Già nel medioevo si era a
conoscenza del fatto che i muri dovevano essere costruiti il più
perpendicolarmente possibile rispetto al terreno, e per farlo si sfruttavano i
mezzi più o meno rudimentali che erano a disposizione a quel tempo: oggi i
macchinari moderni consentono di effettuare lo stesso procedimento con più
facilità. Le macchine si evolvono, ma le modalità rimangono le stesse: in
fondo, le leggi che segue l’edilizia sono, oltre a quelle legali dello Stato,
quelle della fisica, che non cambia con il passare del tempo.

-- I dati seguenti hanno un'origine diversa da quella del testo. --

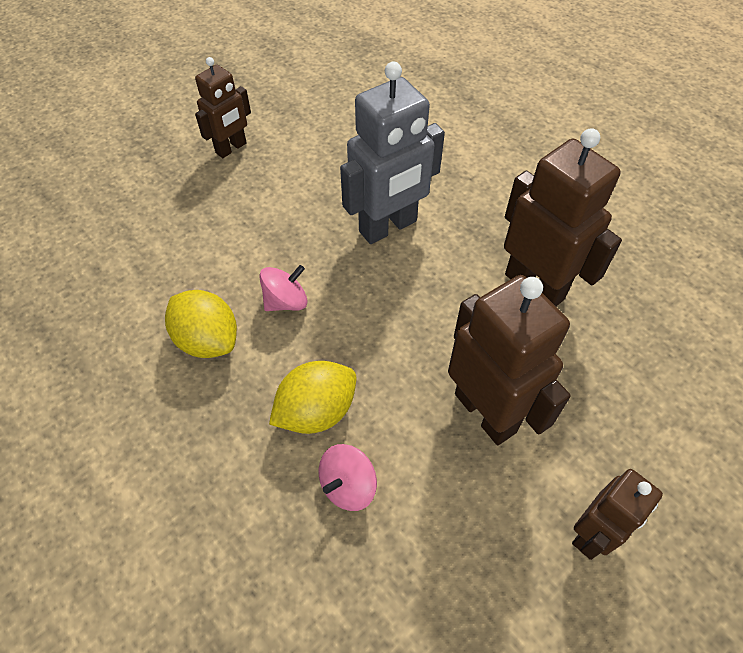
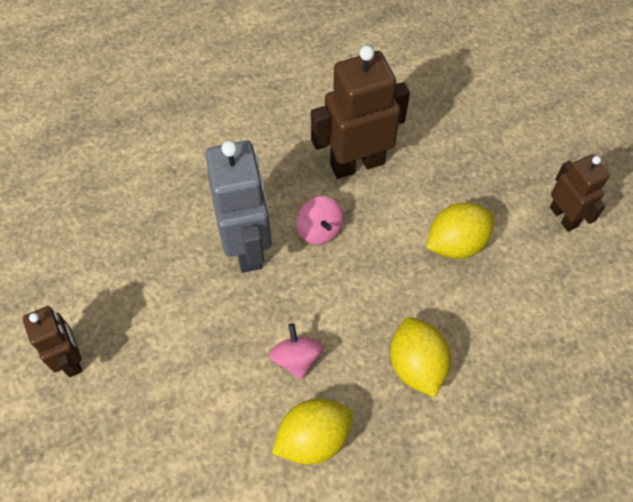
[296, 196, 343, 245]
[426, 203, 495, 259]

L’evoluzione
delle tecniche edilizie si può vedere nella storia, come anche nella
letteratura: romanzi come I pilastri
della terra
di Ken Follett, ad esempio, danno un’idea di come potesse
essere l’arte edilizia nel XII secolo, intrecciando la trama attorno alla
costruzione di una cattedrale.

A ben pensarci, gli antichi Egizi
costruirono le piramidi senza gru semoventi o gru
telescopiche, e lo stesso vale per le costruzioni dei Maya, degli Aztechi, il
Colosseo e tutti i monumenti antichi e maestosi che oggi ci troviamo a visitare
da turisti. La costruzione di alcuni monumenti antichi, in effetti, è avvolta
nel mistero, e si trovano ancora spiegazioni fantasiose e fantascientifiche per
spiegarla, tirando in ballo civiltà extraterrestri, poteri speciali e altre
ipotesi ancora, tra il fantascientifico e il paranormale.

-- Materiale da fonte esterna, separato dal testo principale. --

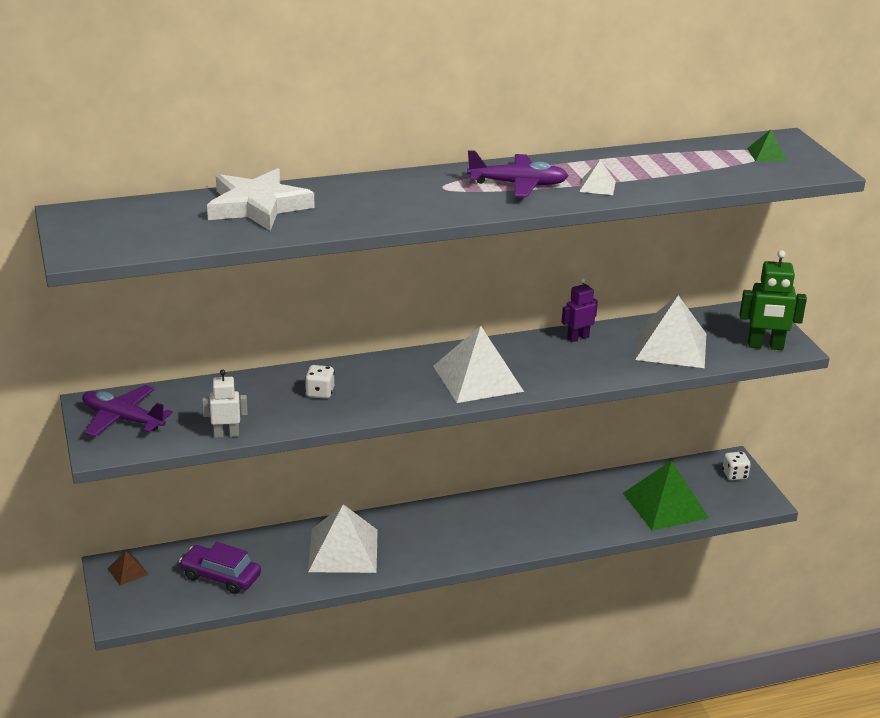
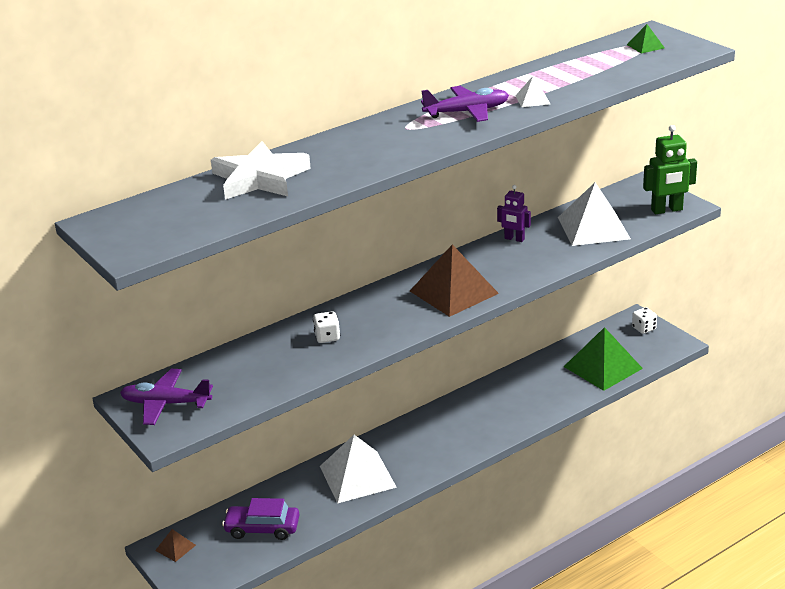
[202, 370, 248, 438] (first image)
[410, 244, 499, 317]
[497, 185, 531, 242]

Per fortuna, i cantieri edili di
oggi hanno a disposizioni mezzi che non lasciano dubbi sulla modalità che
seguono per costruire i loro edifici: dalle gru a cavo alle griglie
metalliche, non manca nulla per completare l’opera seguendo leggi fisiche che non
hanno bisogno di interpretazioni fantasiose. Siamo ben lontani, però, dal poter
considerare facile o poco faticoso il mestiere degli operai e dei muratori
contemporanei: nonostante i macchinari, la fatica rimane tanta, e sono sempre
necessarie abilità ed esperienza.

E se nel XIX secolo ci fossero
state le gru navali e gli apparati idraulici di
oggi, come sarebbe stato costruire il Canale di Suez o, pochi decenni più
tardi, quello di Panama? Non sarebbe di certo stato facile, ma forse i
macchinari esistenti al giorno d’oggi sarebbero sicuramente stati apprezzati
dai lavoratori dell’epoca.

Il lavoro che sta dietro
l’edilizia è fatto di molte regole che vanno studiate; molte altre però vengono
tramandate di mastro in operaio: sono regole che vengono dall’esperienza, non
dai libri, e ci vogliono pratica e occhio, più che nozioni teoriche.

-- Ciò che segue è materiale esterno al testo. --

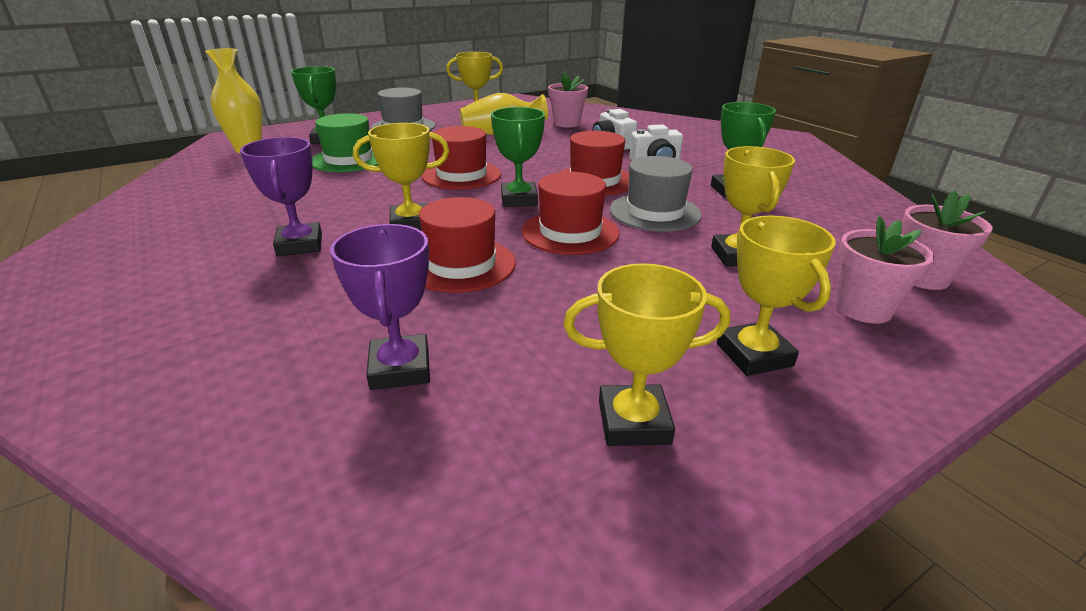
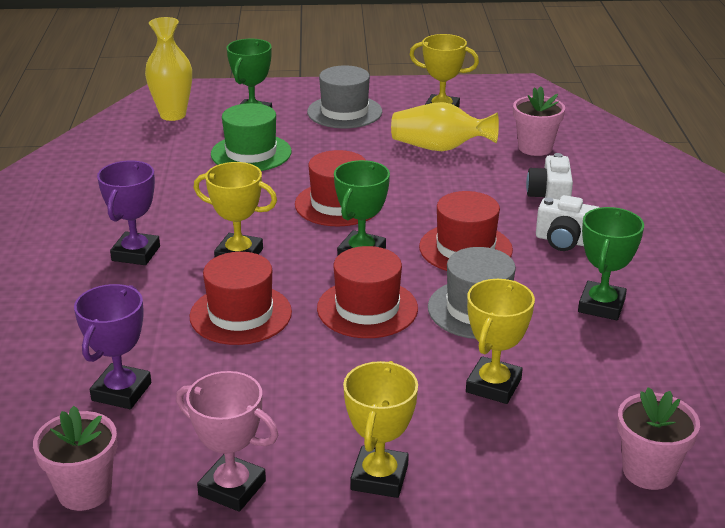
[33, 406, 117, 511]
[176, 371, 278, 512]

Nell’edilizia bisogna riconoscere anche un forte valore artistico, che risulta
evidente nel fatto che i risultati di un lavoro edile devono essere non solo durevoli
e funzionali, ma anche ben fatti e piacevoli esteticamente. Non solo la resistenza
fisica, quindi, ma anche la cura nei dettagli, l’abilità manuale e il senso
estetico sono parti fondamentali del lavoro di un operaio, che si trova ad
essere responsabile della buona riuscita di un’opera che poi sarà vissuta da
altre persone e potenzialmente sotto gli occhi di tutti.